A veces, pareciera que estamos atrapados en un ciclo donde el éxito se mide por las horas que le dedicamos al trabajo, no tanto por el aprendizaje en sí o por disfrutar el proceso creativo. Fue reconfortante ver que no soy la única que siente esto. Claramente, todos compartimos esa sensación de que estamos quemándonos lentamente. Nos esforzamos hasta el agotamiento, y aunque sabemos que no es lo más sano, es como si fuera algo inevitable en este contexto académico. La facultad se convierte en un lugar donde se mide el sacrificio antes que la calidad de lo aprendido.

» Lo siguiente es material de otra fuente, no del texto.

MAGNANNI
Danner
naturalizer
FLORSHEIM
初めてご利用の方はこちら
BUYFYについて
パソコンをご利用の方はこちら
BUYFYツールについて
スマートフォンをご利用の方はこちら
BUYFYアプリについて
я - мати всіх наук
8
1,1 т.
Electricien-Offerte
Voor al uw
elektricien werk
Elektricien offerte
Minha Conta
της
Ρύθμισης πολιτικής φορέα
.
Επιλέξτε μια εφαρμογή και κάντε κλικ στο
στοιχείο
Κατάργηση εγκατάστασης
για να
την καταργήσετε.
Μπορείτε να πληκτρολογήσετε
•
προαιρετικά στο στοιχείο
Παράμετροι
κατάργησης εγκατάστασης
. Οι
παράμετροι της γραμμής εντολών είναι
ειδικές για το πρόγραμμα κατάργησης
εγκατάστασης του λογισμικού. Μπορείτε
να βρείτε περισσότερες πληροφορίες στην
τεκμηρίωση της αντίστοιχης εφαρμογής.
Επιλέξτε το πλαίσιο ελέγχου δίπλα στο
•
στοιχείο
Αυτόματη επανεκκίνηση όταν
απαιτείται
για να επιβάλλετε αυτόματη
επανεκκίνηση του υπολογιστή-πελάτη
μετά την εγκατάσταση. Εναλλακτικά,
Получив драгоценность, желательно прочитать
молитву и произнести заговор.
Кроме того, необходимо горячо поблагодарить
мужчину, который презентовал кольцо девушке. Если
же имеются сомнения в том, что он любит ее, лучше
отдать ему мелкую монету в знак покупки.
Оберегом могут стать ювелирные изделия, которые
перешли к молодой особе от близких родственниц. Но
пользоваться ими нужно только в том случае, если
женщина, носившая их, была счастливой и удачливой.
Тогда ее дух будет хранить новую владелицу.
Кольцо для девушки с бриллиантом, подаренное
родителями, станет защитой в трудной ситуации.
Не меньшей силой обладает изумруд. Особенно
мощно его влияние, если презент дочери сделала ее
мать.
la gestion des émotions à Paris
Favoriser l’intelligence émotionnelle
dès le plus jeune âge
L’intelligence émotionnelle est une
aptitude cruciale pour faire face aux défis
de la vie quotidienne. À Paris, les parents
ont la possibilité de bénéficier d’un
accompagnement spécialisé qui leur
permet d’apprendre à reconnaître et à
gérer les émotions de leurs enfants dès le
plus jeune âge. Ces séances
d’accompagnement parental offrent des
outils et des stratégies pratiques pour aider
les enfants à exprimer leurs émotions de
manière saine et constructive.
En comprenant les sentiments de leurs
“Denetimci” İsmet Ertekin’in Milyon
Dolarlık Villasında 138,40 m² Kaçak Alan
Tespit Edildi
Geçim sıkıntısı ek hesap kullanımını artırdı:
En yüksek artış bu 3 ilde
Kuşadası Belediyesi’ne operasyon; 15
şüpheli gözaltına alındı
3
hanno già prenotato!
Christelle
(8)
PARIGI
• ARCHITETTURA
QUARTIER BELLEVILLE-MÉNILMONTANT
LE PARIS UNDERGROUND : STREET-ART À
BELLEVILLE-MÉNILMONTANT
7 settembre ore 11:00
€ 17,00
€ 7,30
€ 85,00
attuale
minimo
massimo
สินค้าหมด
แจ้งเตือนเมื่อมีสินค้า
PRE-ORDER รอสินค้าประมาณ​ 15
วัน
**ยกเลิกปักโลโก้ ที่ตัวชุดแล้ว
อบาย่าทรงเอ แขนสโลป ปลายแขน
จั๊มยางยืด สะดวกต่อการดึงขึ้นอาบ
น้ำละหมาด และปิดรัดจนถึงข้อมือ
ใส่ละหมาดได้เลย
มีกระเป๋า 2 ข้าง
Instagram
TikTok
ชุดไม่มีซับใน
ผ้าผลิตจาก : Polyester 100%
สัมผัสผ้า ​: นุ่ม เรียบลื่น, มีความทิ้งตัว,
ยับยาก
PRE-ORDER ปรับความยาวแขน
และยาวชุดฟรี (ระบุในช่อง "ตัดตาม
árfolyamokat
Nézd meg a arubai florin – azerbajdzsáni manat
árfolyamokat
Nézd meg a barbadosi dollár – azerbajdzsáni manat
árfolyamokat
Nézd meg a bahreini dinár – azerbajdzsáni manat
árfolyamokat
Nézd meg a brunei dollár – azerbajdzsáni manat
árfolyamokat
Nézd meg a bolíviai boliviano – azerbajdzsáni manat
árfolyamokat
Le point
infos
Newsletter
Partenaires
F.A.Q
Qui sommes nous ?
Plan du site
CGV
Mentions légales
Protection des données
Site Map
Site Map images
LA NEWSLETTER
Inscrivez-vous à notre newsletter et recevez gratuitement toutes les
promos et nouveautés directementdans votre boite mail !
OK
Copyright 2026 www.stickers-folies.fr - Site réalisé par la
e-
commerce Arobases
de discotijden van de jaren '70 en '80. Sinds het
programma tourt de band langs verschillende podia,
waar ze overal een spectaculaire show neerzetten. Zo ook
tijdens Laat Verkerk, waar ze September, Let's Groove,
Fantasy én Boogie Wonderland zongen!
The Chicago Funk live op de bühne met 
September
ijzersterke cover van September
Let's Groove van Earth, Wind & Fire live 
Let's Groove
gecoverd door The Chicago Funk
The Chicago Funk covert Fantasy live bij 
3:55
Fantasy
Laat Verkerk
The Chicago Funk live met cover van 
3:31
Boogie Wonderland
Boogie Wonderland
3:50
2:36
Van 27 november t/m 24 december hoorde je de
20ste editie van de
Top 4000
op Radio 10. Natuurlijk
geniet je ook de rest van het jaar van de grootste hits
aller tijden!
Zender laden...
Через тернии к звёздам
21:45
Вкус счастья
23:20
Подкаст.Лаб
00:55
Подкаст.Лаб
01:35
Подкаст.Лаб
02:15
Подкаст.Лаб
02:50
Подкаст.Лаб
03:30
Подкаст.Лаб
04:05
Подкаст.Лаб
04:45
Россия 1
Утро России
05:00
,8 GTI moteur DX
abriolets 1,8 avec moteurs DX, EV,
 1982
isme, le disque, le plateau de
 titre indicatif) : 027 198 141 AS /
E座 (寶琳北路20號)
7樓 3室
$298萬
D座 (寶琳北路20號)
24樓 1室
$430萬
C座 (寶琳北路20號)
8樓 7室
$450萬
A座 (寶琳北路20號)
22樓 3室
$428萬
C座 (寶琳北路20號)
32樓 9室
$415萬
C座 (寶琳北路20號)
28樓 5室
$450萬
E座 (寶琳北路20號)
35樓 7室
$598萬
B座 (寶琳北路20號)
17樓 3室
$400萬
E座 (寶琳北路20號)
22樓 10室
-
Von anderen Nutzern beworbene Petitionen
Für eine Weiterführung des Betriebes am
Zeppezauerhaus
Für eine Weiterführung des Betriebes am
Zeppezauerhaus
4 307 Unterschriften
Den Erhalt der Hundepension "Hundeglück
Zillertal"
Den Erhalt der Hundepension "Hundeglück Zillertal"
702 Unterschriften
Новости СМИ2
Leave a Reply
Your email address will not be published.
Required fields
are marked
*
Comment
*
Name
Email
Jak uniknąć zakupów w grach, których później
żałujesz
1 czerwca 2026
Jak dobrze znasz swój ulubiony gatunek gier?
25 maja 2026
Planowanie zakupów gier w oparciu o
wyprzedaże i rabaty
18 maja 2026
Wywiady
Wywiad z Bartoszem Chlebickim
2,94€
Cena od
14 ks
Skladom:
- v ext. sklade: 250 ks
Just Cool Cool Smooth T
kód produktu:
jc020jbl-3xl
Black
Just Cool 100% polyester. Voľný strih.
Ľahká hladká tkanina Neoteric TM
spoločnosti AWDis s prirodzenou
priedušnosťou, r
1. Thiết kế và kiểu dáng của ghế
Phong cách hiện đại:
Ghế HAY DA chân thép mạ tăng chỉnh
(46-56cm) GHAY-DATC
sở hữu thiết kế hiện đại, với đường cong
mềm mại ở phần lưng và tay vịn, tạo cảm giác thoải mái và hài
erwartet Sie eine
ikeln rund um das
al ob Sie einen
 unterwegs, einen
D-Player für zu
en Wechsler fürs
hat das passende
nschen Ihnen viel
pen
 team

Otro tema que salió durante la conversación fue cómo la pandemia afectó nuestras experiencias en la facultad. Aunque ya estamos de vuelta en las aulas, es innegable que esos meses de clases virtuales dejaron una marca profunda en nuestra manera de aprender y de relacionarnos. A pesar de que disfrutamos la flexibilidad de estar en casa, sentimos que perdimos algo esencial. La interacción social y el desarrollo de habilidades prácticas quedaron en segundo plano, y eso afectó nuestra experiencia académica de una manera que todavía estamos procesando.
Lo que quedó claro es que la pandemia no solo transformó lo académico, sino también lo personal. Nos dejó a todos en una especie de incertidumbre, y, aunque hoy intentemos retomar la normalidad, hay cosas que nunca volverán a ser como antes. Al final de la charla, me di cuenta de que no estoy sola en sentir que esos años nos cambiaron a todos.
Narración casi poética. Argumenta con hechos lo planteado. Contextualiza una problemática bastante fuerte e interesante a un primer inicio. No se ve una forma de solucionar el problema. Pero a un nivel un poco más profundo, no se trata de resolver una ecuación, sino de plantear la problemática, no solo relacionándose con ésta, sino también en la búsqueda de éstos mismos, desde afuera, desde el otro, para así buscar un sentido de comunidad. Establece una base en la que plantea y crece un abordaje social.